Rare HMBS gene mutation ID’d in Mexican woman with severe AIP
She responded well to treatment with Givlaari, started in a clinical trial
A rarely reported mutation in the HMBS gene was identified as the cause of recurrent, hard-to-treat episodes of acute intermittent porphyria (AIP) in a young Mexican woman, according to a case report.
While it’s unclear whether the mutation is linked to a more severe clinical presentation, its identification “underscores the importance of expanding genetic analyses in diverse populations to improve diagnosis, management, and knowledge of the disease’s clinical implications,” the scientists wrote.
The case study, “A novel mutation c.457C > T p.Q153 in the HMBS gene in a Mexican woman with acute intermittent porphyria,” was published in Clinical Case Reports.
More than 400 disease-causing mutations identified in the HMBS gene
Acute hepatic porphyria is a group of conditions characterized by a liver deficiency in one of several enzymes needed for making heme. Heme is a component of iron-containing proteins, including hemoglobin, which carries oxygen in red blood cells.
Deficiency leads to a toxic accumulation of intermediate molecules used to make heme, known as porphyrins and their precursors, in the liver that pass into the bloodstream to cause a wide range of porphyria symptoms.
The most common and severe form of AHP, acute intermittent porphyria is caused by mutations in HMBS, which codes for an enzyme of the same name. More than 400 disease-causing HMBS mutations have been identified, affecting the activity of its resulting enzyme.
However, information is limited on disease-causing HMBS mutations, “particularly in low and middle-income countries such as Mexico,” the researchers wrote, adding that “consequently, there is uncertainty about the disease [features] in these individuals.”
Researchers at an institute in Mexico City described the case of a woman with severe AIP who was found to carry a rare HMBS mutation.
The woman, then 28, came to their clinic due to recurring episodes of intense abdominal pain, weakness in the arms and legs, uncontrollable vomiting, and insomnia, which she had been experiencing since she was 17.
“These symptoms required frequent visits to the emergency department,” the team wrote, and persisted despite testing and symptomatic treatment.
After nearly three years of almost daily symptoms, a urine test during a crisis came back positive for elevated porphobilinogen (PBG), a type of porphyrin that builds up in AIP. This result, along with her symptoms, confirmed an AIP diagnosis.
The woman was started on treatment with Normosang and Panhematin, two injectable products containing hemin, a molecule that ultimately suppresses the formation of porphyrins. This resulted in “partial improvement,” the researchers wrote.
But over the following years, she began experiencing progressively severe AIP episodes, some leading to paralysis and kidney damage. Higher-than-normal urine PBG levels also were detected even when there were no apparent symptoms.
Meanwhile, “her first cousin was also diagnosed with AIP and had a similar clinical presentation,” the team wrote.

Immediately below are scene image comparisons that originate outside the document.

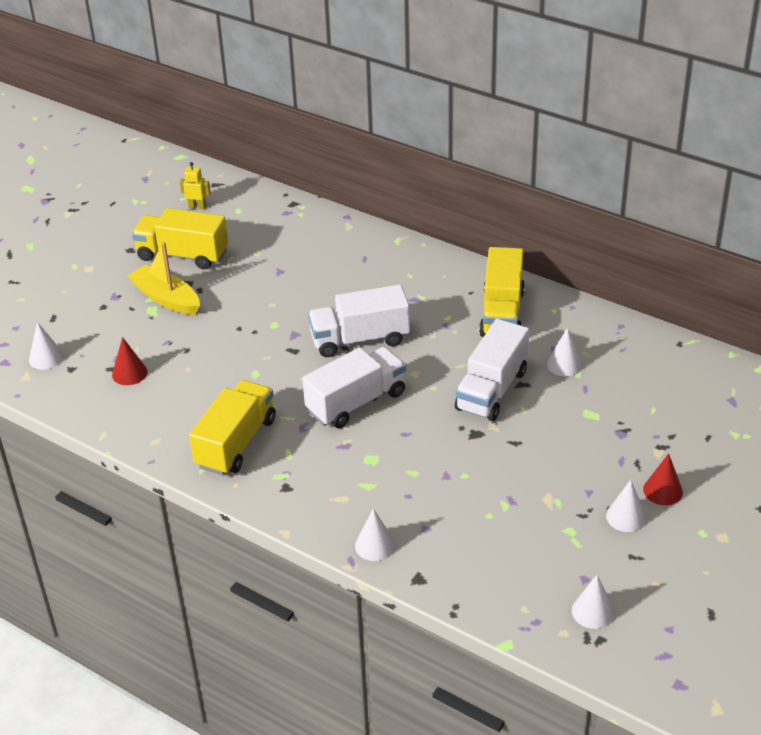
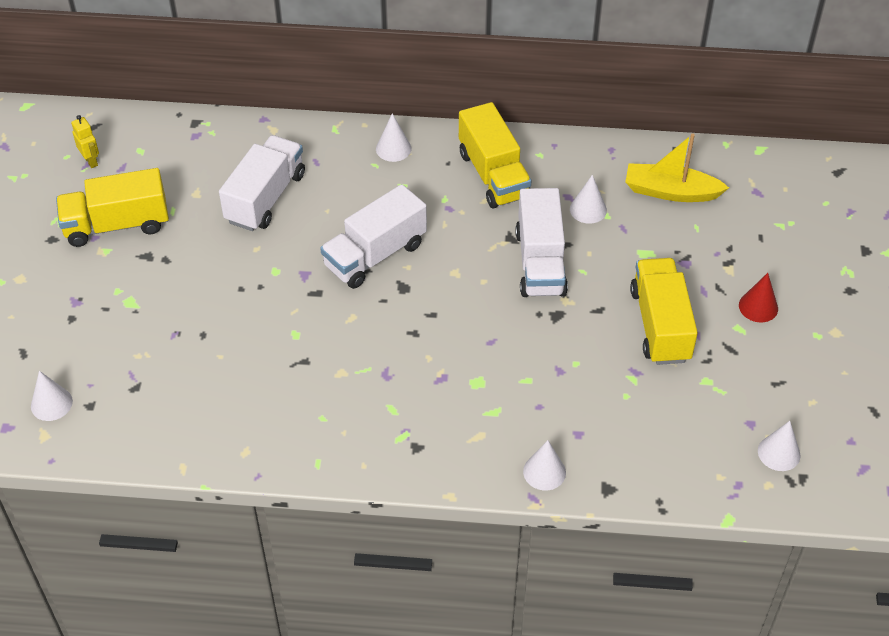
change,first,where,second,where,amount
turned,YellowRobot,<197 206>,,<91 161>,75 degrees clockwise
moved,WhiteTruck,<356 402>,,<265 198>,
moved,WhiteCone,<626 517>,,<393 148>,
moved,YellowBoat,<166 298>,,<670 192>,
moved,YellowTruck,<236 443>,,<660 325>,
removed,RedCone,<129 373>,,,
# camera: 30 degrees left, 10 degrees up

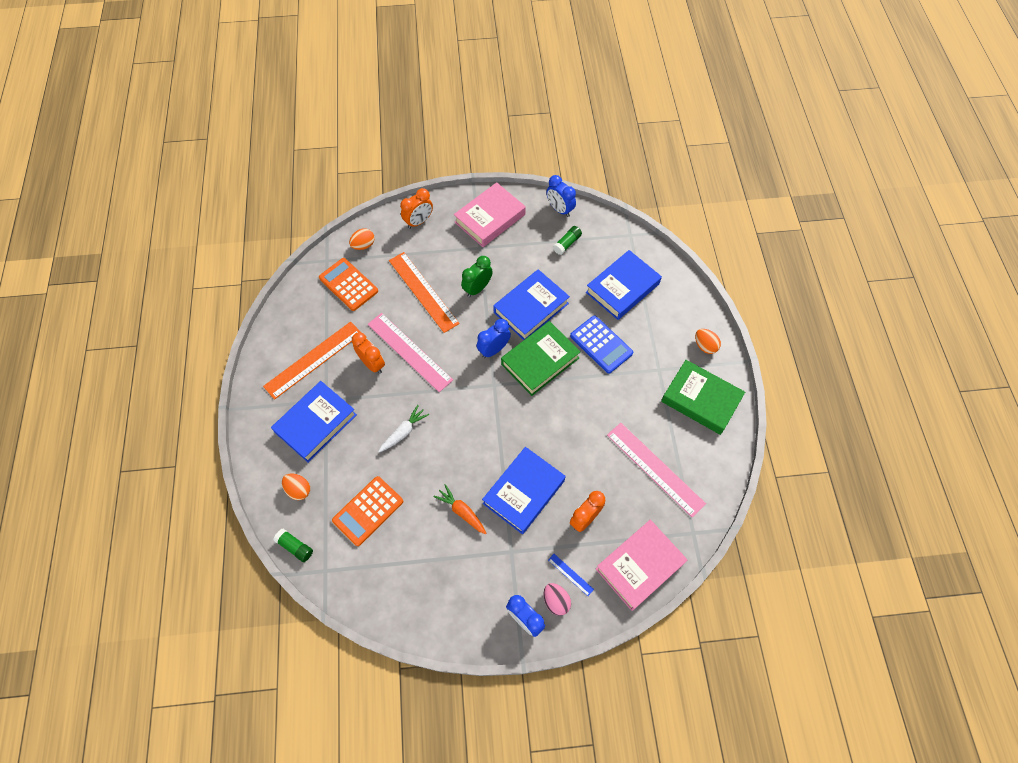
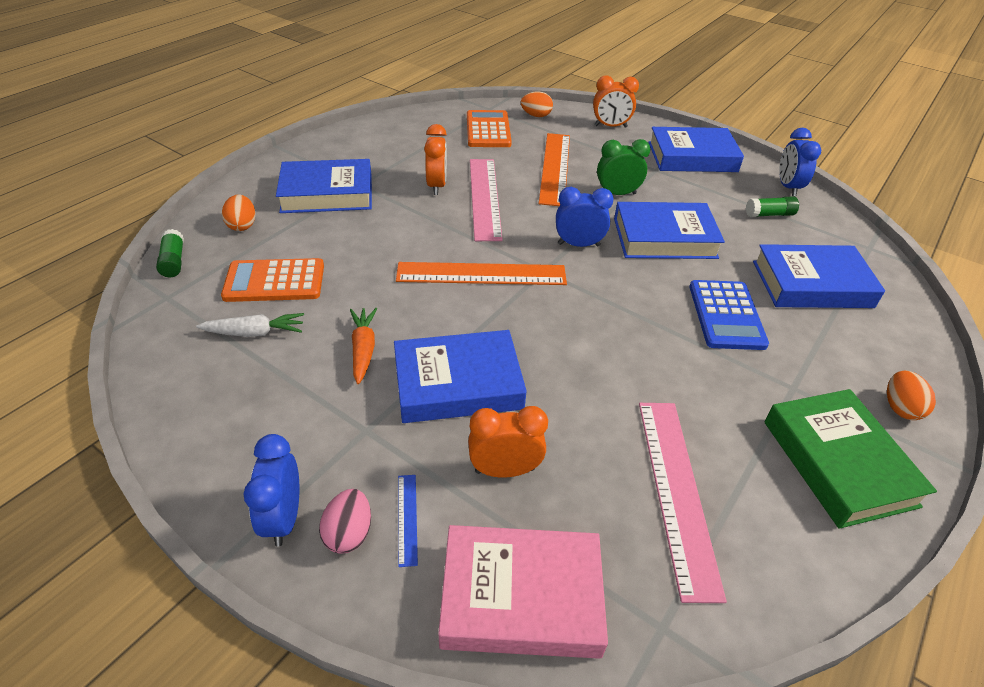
change,first,where,second,where,amount
moved,WhiteCarrot,<404 432>,,<255 333>,
moved,OrangeRuler,<313 359>,,<481 274>,
recoloured,PinkBook,<490 218>,BlueBook,<692 157>,
removed,GreenBook,<540 361>,,,
# camera: 40 degrees right, 20 degrees down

Research needed to determine if mutation causes more severe disease
Genetic testing revealed a nonsense mutation, called c.457C>T (p.Q153), in one copy of the HMBS gene. A nonsense mutation is one that makes protein production stop earlier than it should, resulting in a shorter protein that most likely does not work properly.
This mutation “had not been previously reported in medical literature among individuals with AIP, particularly when the patient presented to us in 2009,” the researchers wrote. Last year, however, researchers in China identified the mutation exclusively in patients categorized in their 2022 published study as being of “American mixed race.”
At age 38, the woman entered a clinical trial for Givlaari, a therapy now approved in the U.S. and European Union to treat people with AHP, including AIP.
She responded well to Givlaari and continued treatment after the trial ended.
“Over the past years, her symptoms have been sporadic, and she has not required hospitalization. The patient is now 42 years old,” the researchers wrote.
This case highlights that “genetic testing plays a confirmatory role in diagnosing acute porphyria and is also useful for screening family members, enabling genetic counseling and future trigger avoidance,” the researchers wrote.
“It remains unclear whether the atypical features of this case, such as frequent recurrences and resistance to treatment, which led to the patient’s enrollment in a clinical trial … are related to the patient’s [genetic profile] or other demographic characteristics,” they added. “Specifically, this mutation could be a specific variant found in Mexico or the Americas.”
More research, the scientists concluded, “is necessary to establish a definitive link between this specific mutation and disease severity.”